This week’s installment of Healthy Baking is another healthy take on an all-American classic: Chocolate Chip Cookies. But I’m going to be straightforward: There’s only so much you can do to make chocolate chip cookies healthy before they taste like crap. The problem is, you’ve been eating these cookies since you were old enough to chew, and you’ve probably long held your firm opinions about which kind are the best: dense and chewy or large, thick, and crispy; you know what you like. So once you start fiddling with whole grain flours, alternative sugars, vegan butters and egg replacers, it’s hard to make a convincingly good chocolate chip cookie.

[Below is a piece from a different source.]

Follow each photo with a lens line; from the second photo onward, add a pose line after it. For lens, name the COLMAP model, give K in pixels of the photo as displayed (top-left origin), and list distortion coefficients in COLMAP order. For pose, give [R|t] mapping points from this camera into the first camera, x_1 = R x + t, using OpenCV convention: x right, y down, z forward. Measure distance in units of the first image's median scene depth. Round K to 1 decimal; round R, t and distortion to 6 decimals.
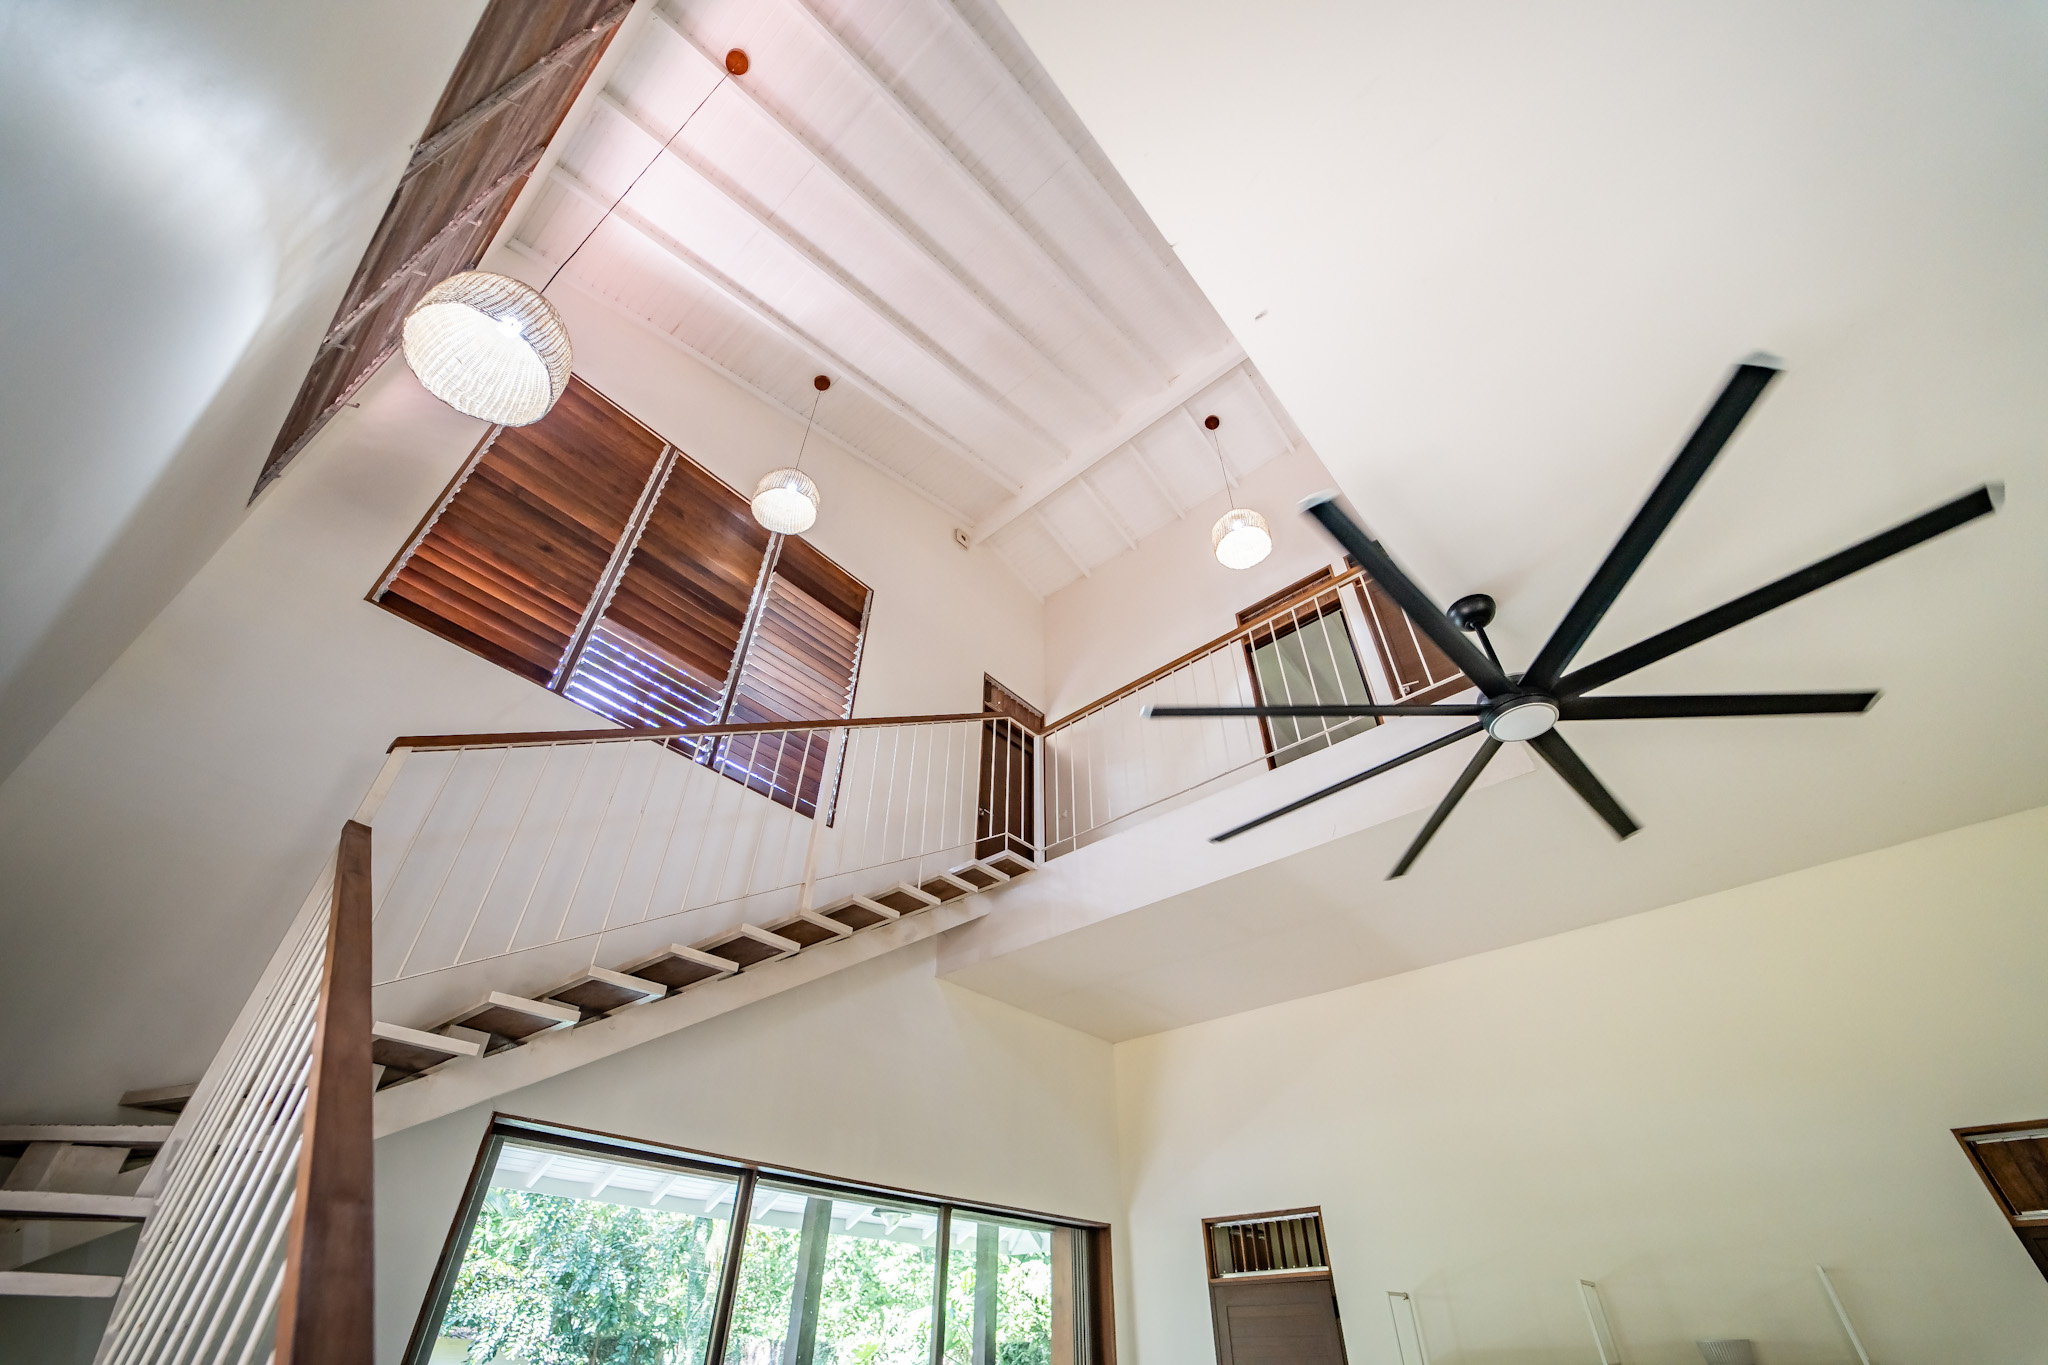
lens RADIAL K [[842.5, 0, 1024.0], [0, 842.5, 682.5], [0, 0, 1]] dist [-0.013093, 0.000123]
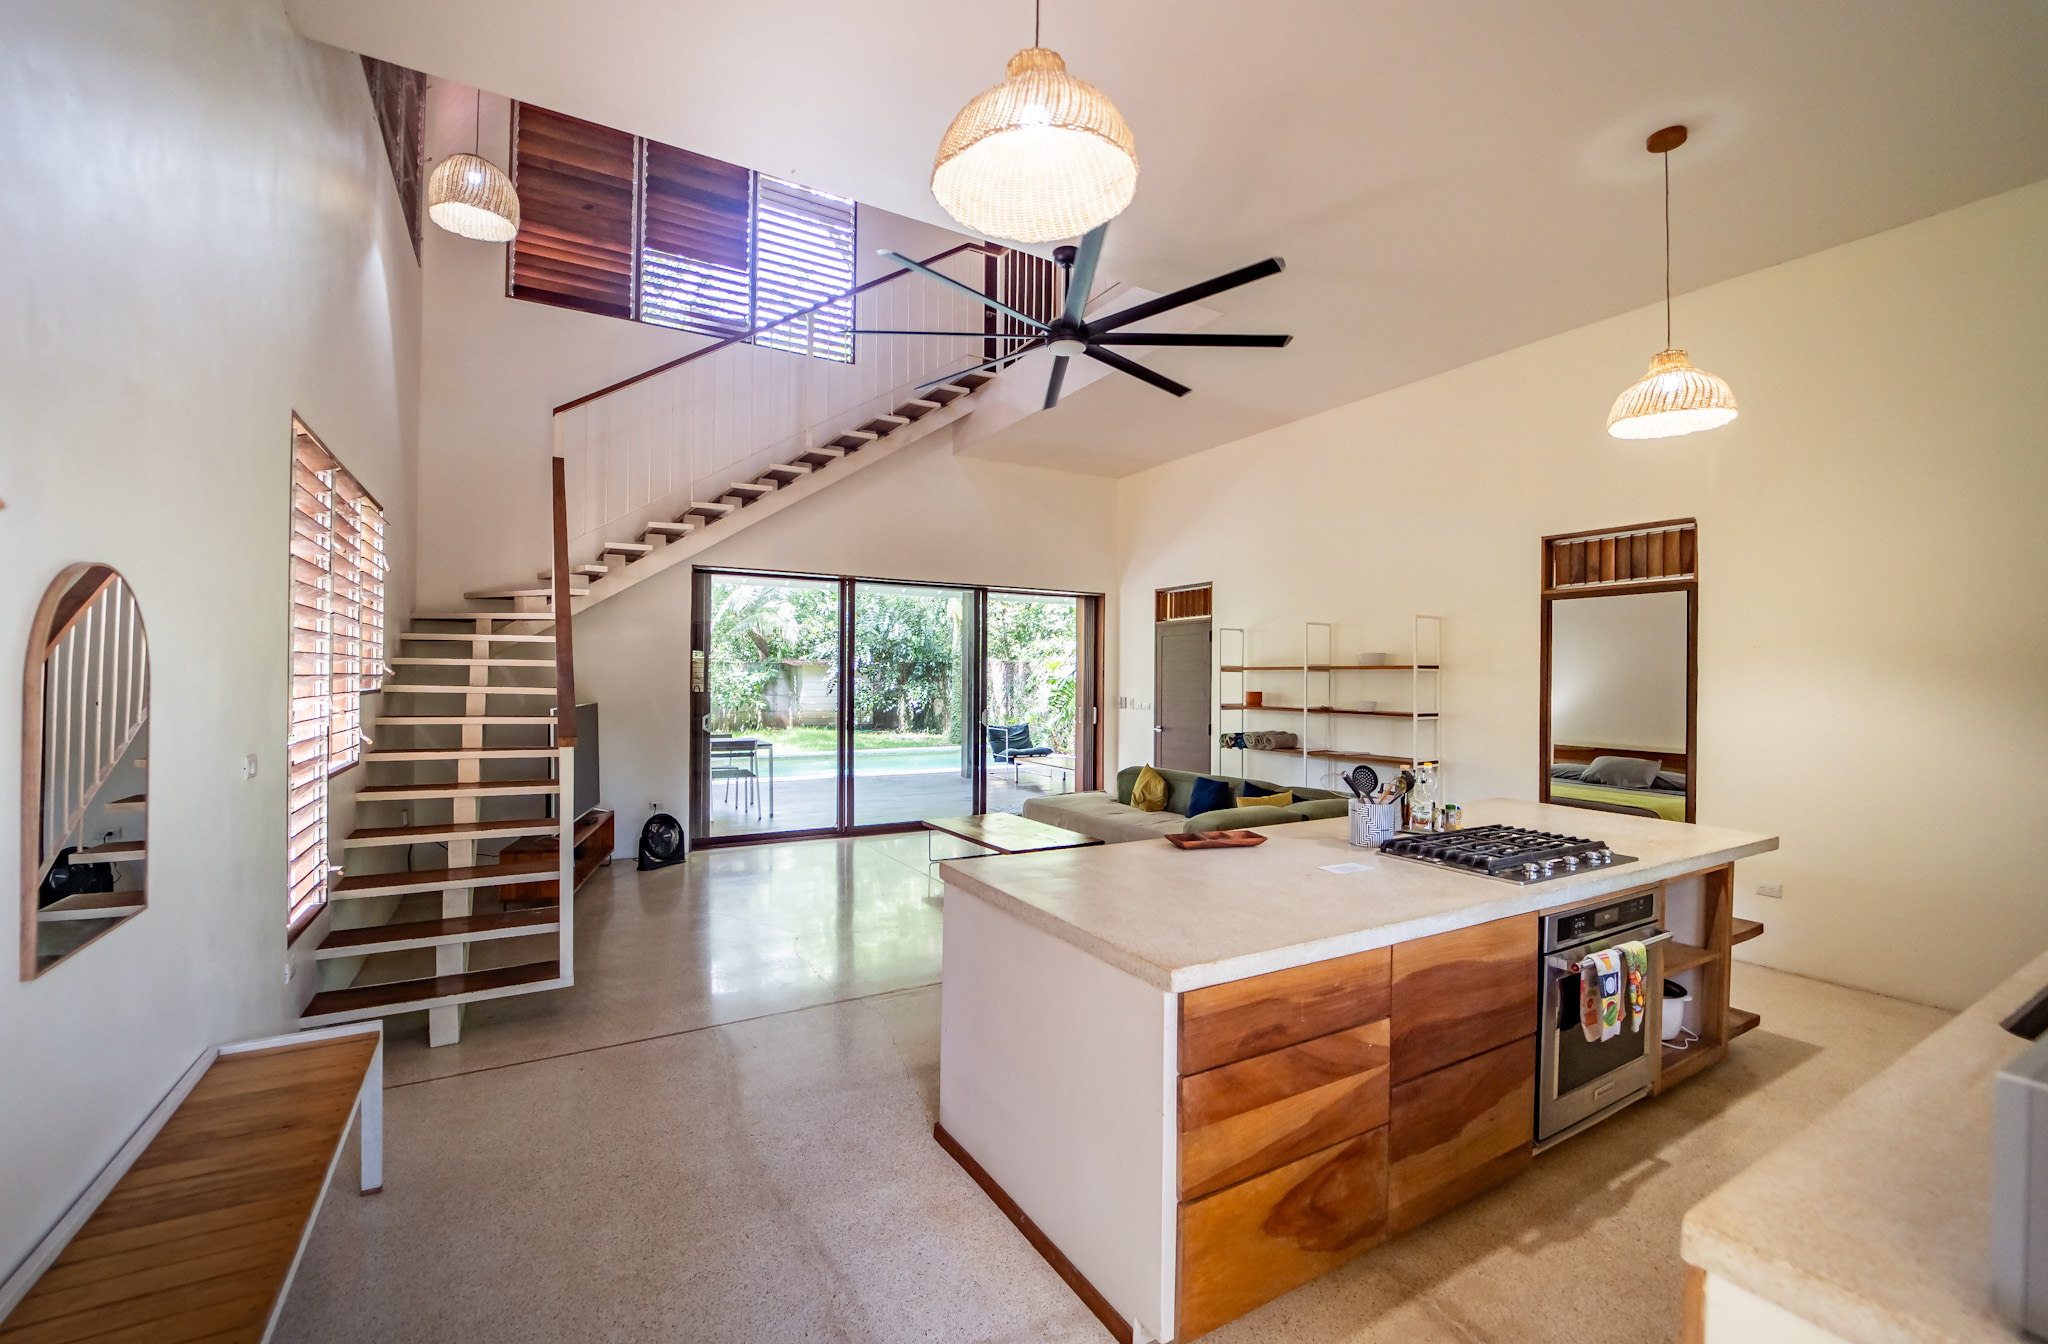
lens RADIAL K [[843.4, 0, 999.8], [0, 843.4, 680.2], [0, 0, 1]] dist [-0.012126, -0.000157]
pose [[0.945687, 0.001034, -0.325076, 0.516690], [0.206037, 0.771580, 0.601841, -0.242507], [0.251444, -0.636131, 0.729461, -0.336056]]
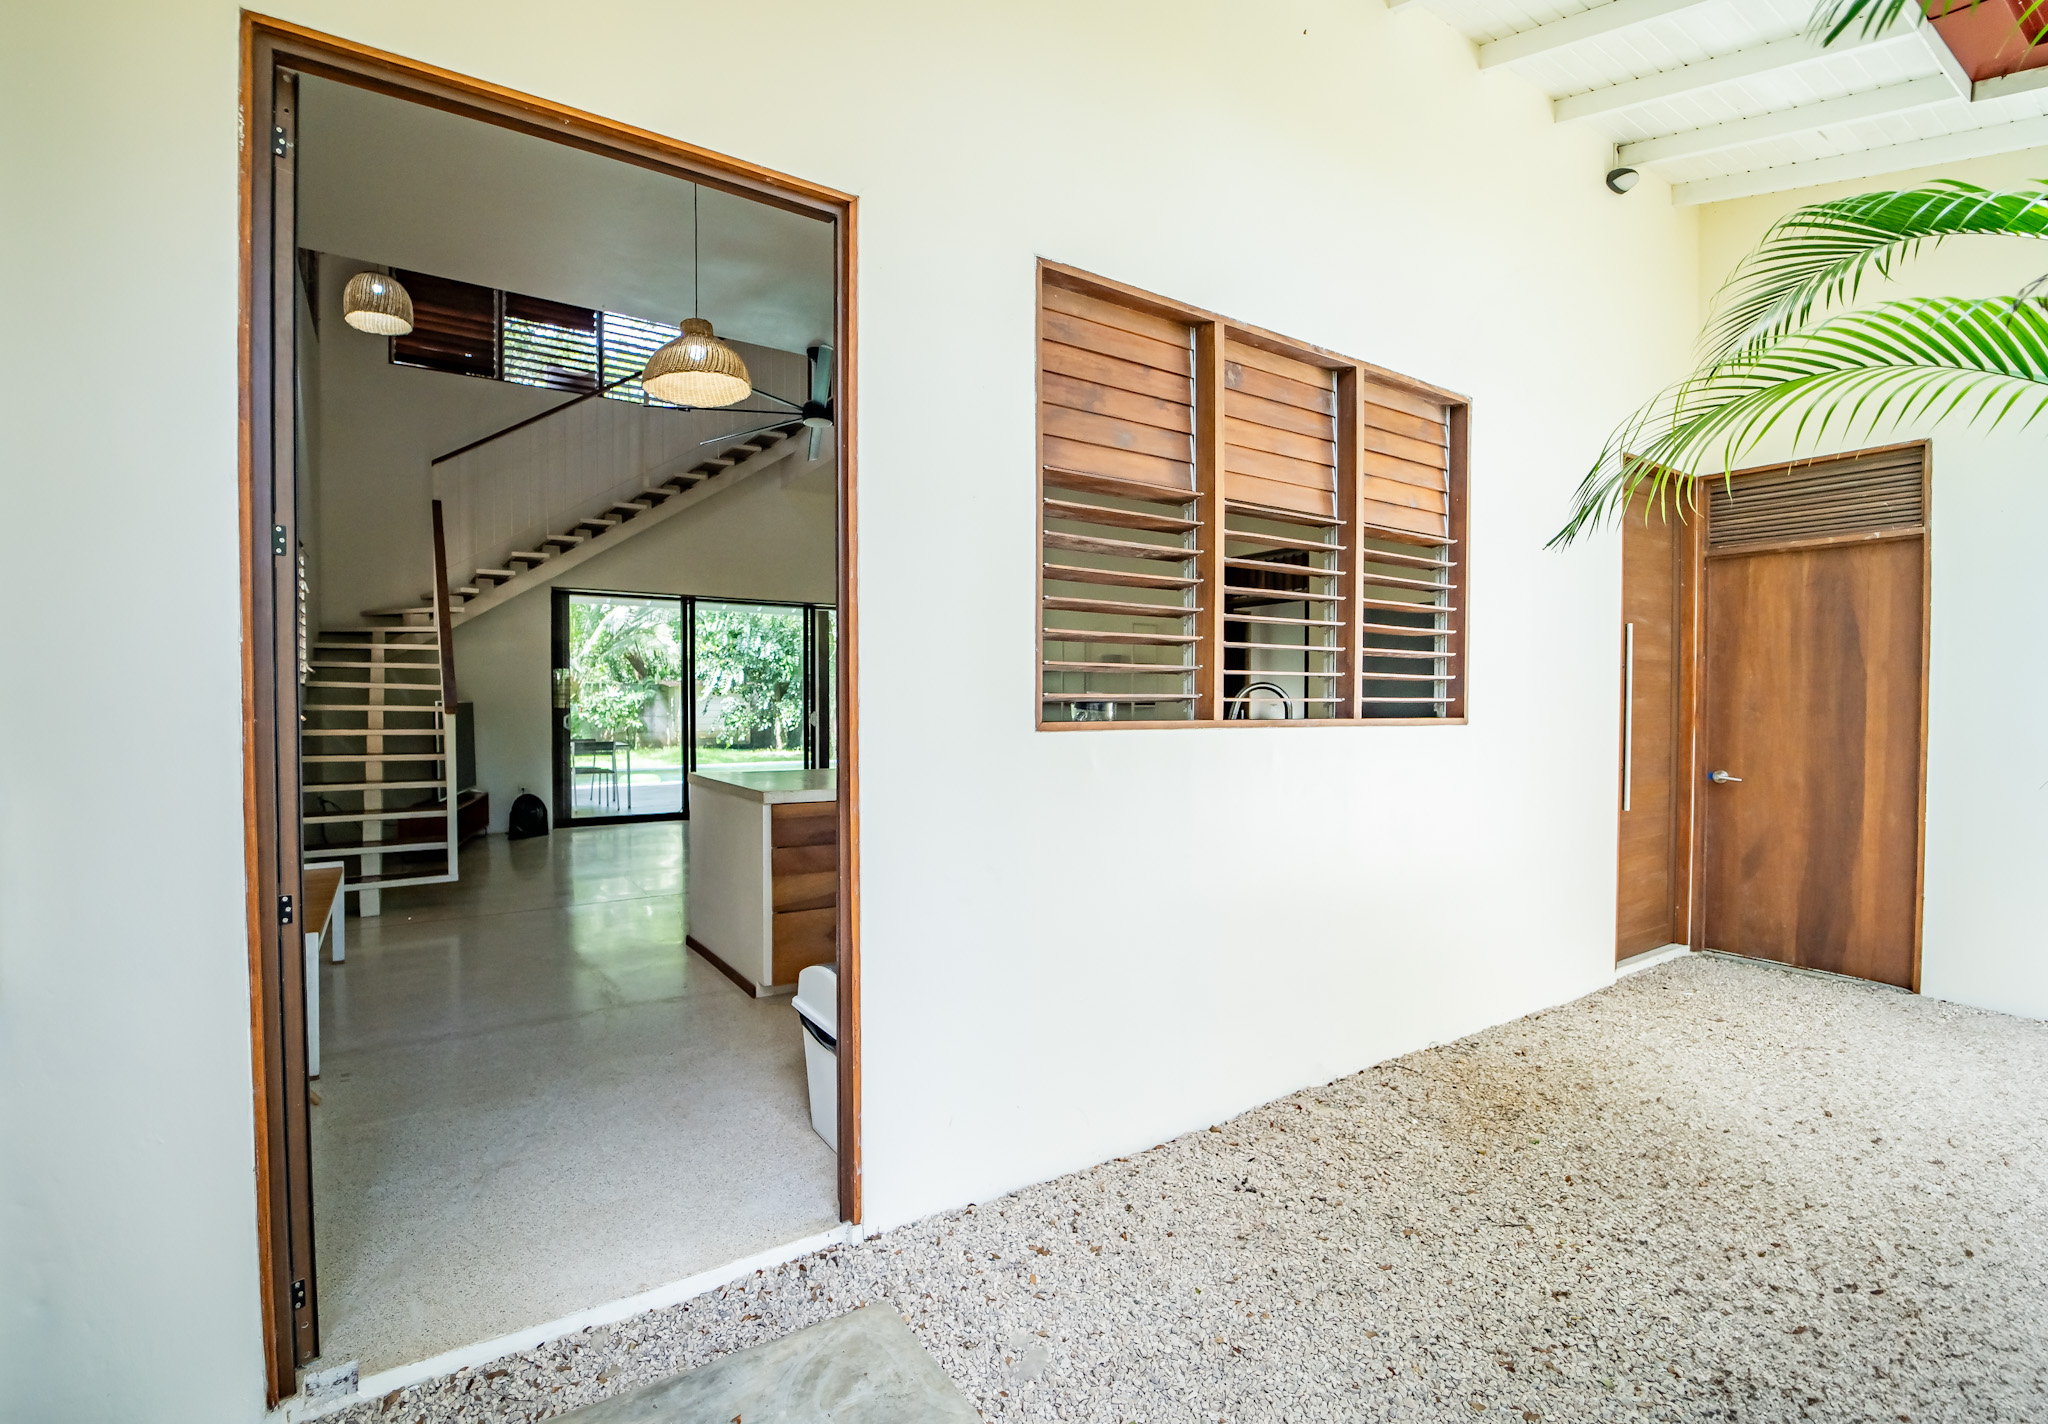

However, this isn’t to say that you can’t improve the nutritional facts of chocolate chip cookies without ruining their taste. Kim Boyce’s book, Good to the Grain: Baking with Whole-Grain Flours, is quickly becoming one of my favorite resources for healthy baking recipes, and it contains an extremely good one for said cookies that doesn’t use any white flour. It does use butter, sugar, and chocolate (which aren’t healthy, by the way), but by swapping out all-purpose flour for whole wheat, she adds some fiber and, amazingly, doesn’t lose out on texture or flavor. In fact, I’d argue that these taste even better thanks to the rich, nutty flavor of whole wheat.
Scroll down for photos and my adaptation of her recipe, with a few of my own changes:
Chocolate Chip Cookies
adapted from Kim Boyce’s Good to the Grain: Baking with Whole-Grain Flours
3 cups whole wheat flour
1 1/2 teaspoons baking powder
1 teaspoon baking soda
1 1/2 teaspoons kosher salt
8 ounces unsalted butter, cut into 1/2-inch pieces
1 cup dark brown sugar
1 cup sugar
2 teaspoons pure vanilla extract
1 heaping cup of bittersweet chocolate chips (or chopped)
1/2 cup chopped walnuts
1. Place two racks in the upper and lower thirds of the oven and preheat to 350 degrees F. Line two baking sheets with parchment (the chocolate can melt and stick to the pan; parchment keeps your pans cleaner and prevents the chocolate from burning on the metal).
2. Sift the dry ingredients into a large bowl, pouring back into the bowl any bits of grain or other ingredients that remain in the sifter.
3. Add the butter and the sugars to the bowl of a standing mixer fitted with a paddle attachment. With the mixer on low speed, mix just until the butter and sugars are blended, about two minutes; scrape down the sides of the bowl with a spatula. Add the eggs one at a time, mixing on low speed until each is just combined. Add vanilla. Add the flour mixture to the bowl all at once; blend on low speed until the flour is barely combined, stopping once to scrape down edges.
4. Add the chocolate and walnuts to the batter all at once and mix on low speed until the chocolate is evenly combined. Use a spatula to scrape down the sides and bottom of the bowl; mix for 10 seconds more.
5. Scoop mounds of dough about two to three tablespoons in size onto the baking sheet, leaving three inches between them (about six cookies per sheet).
6. Bake the cookies for 16 to 20 minutes, rotating the sheets halfway through, until the cookies are evenly dark brown. Transfer the cookies, still on the parchment, to the counter to cool, and repeat with the remaining dough. These cookies are best eaten warm from the oven or within the same day; you can refrigerate the dough for up to one week and bake them in small batches for fresh cookies, or store cookies in an airtight container for up to three days.